__Goal of the exercise__. Copy out the listing below, substituting "Indirizzo" for each occurrence of "Address" and keeping everything else unchanged. Omit the pictures from your answer.
_ _ _
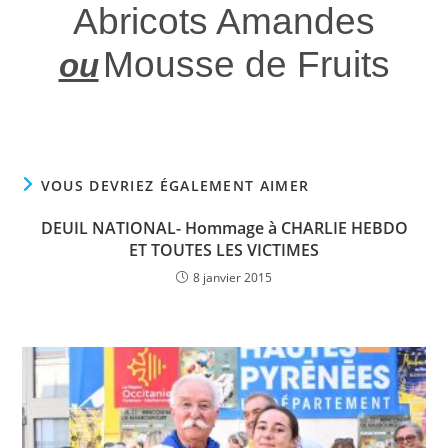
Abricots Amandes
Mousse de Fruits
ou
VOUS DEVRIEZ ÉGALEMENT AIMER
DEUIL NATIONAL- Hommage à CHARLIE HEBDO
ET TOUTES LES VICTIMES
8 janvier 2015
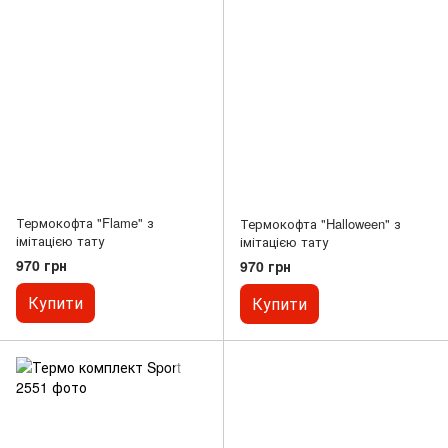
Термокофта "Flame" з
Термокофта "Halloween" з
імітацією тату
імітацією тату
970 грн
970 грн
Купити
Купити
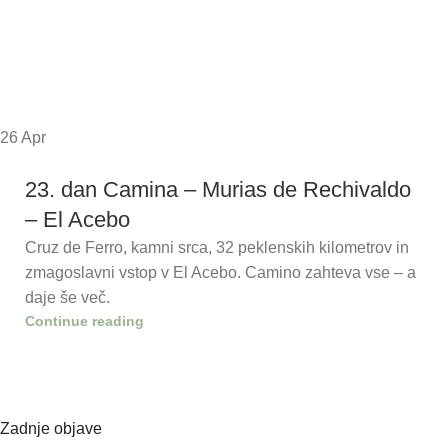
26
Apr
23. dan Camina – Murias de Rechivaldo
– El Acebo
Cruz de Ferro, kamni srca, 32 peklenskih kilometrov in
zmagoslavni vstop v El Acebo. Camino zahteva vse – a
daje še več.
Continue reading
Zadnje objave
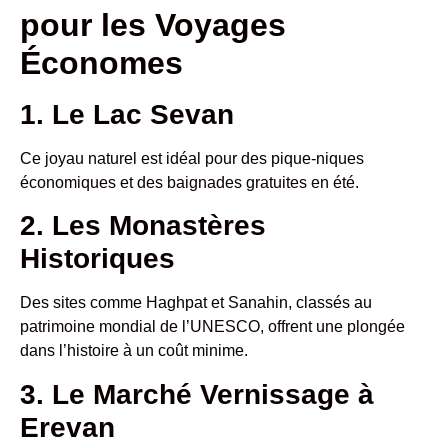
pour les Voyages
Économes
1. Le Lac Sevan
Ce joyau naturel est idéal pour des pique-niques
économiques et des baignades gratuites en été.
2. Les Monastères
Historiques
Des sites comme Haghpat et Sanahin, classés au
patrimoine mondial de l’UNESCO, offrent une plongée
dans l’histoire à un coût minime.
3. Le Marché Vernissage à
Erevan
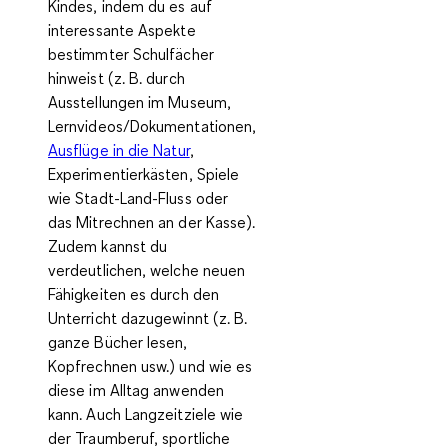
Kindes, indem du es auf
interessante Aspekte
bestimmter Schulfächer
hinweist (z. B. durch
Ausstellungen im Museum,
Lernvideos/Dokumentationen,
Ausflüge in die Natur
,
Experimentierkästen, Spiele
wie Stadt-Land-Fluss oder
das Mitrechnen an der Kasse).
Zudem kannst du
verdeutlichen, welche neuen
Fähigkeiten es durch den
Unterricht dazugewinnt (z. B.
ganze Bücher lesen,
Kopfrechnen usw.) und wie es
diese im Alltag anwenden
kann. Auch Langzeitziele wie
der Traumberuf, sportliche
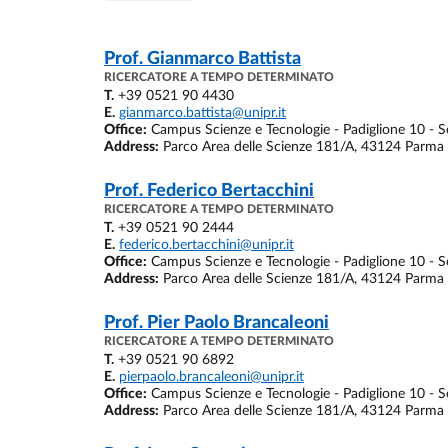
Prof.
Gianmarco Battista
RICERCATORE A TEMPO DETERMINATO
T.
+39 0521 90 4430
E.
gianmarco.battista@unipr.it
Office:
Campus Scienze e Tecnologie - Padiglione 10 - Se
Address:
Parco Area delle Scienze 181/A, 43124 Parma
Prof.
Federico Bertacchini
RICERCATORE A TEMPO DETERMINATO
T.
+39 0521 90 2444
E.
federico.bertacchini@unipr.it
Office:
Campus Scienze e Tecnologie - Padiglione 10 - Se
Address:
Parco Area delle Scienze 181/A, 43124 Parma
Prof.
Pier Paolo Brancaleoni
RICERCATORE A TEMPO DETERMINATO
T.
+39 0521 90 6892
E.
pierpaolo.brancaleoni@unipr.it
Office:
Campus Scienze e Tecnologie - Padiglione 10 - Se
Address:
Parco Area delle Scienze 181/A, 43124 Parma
_ _ _
__Your response__.
Abricots Amandes
Mousse de Fruits
ou
VOUS DEVRIEZ ÉGALEMENT AIMER
DEUIL NATIONAL- Hommage à CHARLIE HEBDO
ET TOUTES LES VICTIMES
8 janvier 2015
Термокофта "Flame" з
Термокофта "Halloween" з
імітацією тату
імітацією тату
970 грн
970 грн
Купити
Купити
26
Apr
23. dan Camina – Murias de Rechivaldo
– El Acebo
Cruz de Ferro, kamni srca, 32 peklenskih kilometrov in
zmagoslavni vstop v El Acebo. Camino zahteva vse – a
daje še več.
Continue reading
Zadnje objave
pour les Voyages
Économes
1. Le Lac Sevan
Ce joyau naturel est idéal pour des pique-niques
économiques et des baignades gratuites en été.
2. Les Monastères
Historiques
Des sites comme Haghpat et Sanahin, classés au
patrimoine mondial de l’UNESCO, offrent une plongée
dans l’histoire à un coût minime.
3. Le Marché Vernissage à
Erevan
Kindes, indem du es auf
interessante Aspekte
bestimmter Schulfächer
hinweist (z. B. durch
Ausstellungen im Museum,
Lernvideos/Dokumentationen,
Ausflüge in die Natur
,
Experimentierkästen, Spiele
wie Stadt-Land-Fluss oder
das Mitrechnen an der Kasse).
Zudem kannst du
verdeutlichen, welche neuen
Fähigkeiten es durch den
Unterricht dazugewinnt (z. B.
ganze Bücher lesen,
Kopfrechnen usw.) und wie es
diese im Alltag anwenden
kann. Auch Langzeitziele wie
der Traumberuf, sportliche
Prof.
Gianmarco Battista
RICERCATORE A TEMPO DETERMINATO
T.
+39 0521 90 4430
E.
gianmarco.battista@unipr.it
Office:
Campus Scienze e Tecnologie - Padiglione 10 - Se
Indirizzo:
Parco Area delle Scienze 181/A, 43124 Parma
Prof.
Federico Bertacchini
RICERCATORE A TEMPO DETERMINATO
T.
+39 0521 90 2444
E.
federico.bertacchini@unipr.it
Office:
Campus Scienze e Tecnologie - Padiglione 10 - Se
Indirizzo:
Parco Area delle Scienze 181/A, 43124 Parma
Prof.
Pier Paolo Brancaleoni
RICERCATORE A TEMPO DETERMINATO
T.
+39 0521 90 6892
E.
pierpaolo.brancaleoni@unipr.it
Office:
Campus Scienze e Tecnologie - Padiglione 10 - Se
Indirizzo:
Parco Area delle Scienze 181/A, 43124 Parma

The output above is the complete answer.